• Vos consignes:
Déterminez combien de lignes ci-dessous contiennent la chaîne « family », la casse étant prise en compte. Donnez seulement ce nombre.

• Données fournies:

>>>

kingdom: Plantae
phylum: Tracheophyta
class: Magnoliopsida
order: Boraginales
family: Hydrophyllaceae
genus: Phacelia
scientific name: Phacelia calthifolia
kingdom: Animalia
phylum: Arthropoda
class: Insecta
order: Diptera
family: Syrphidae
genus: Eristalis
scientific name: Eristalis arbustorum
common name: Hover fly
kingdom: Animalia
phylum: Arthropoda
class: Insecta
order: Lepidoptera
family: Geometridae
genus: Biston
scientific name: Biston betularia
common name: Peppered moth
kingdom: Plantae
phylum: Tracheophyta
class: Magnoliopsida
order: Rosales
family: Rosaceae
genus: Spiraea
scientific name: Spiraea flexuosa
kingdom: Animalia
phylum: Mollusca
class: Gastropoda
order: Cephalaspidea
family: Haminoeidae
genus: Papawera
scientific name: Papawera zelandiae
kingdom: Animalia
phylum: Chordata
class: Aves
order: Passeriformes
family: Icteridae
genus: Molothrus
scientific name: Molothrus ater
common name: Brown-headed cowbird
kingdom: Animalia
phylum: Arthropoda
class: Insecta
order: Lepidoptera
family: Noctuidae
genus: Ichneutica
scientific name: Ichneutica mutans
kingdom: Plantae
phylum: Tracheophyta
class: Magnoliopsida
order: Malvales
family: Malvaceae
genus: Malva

<<<

• Problème résolu:
8